§ **Job item**: Give a verbatim repeat of the lines that run from the line containing "fx_px: 5027" to the end of the data below.

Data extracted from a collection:
○ ○ ○ ○

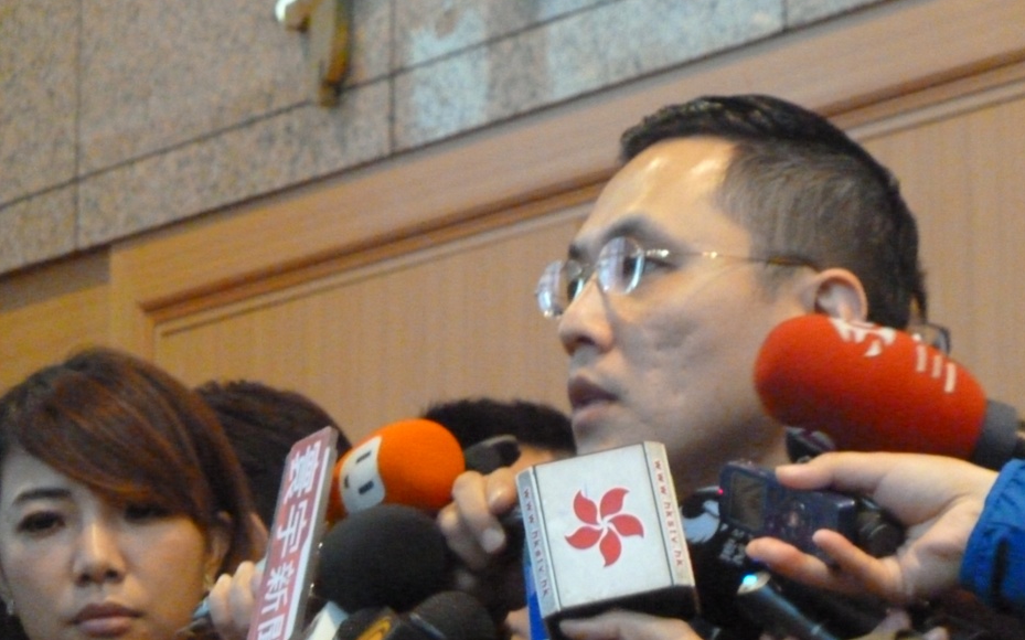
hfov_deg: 11.6
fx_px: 5027
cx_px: 514
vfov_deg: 7.3
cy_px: 353
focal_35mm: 180
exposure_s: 1/15
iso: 1600
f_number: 4.5
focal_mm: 27.8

○ ○ ○ ○

§ **Output of the exercise**:
fx_px: 5027
cx_px: 514
vfov_deg: 7.3
cy_px: 353
focal_35mm: 180
exposure_s: 1/15
iso: 1600
f_number: 4.5
focal_mm: 27.8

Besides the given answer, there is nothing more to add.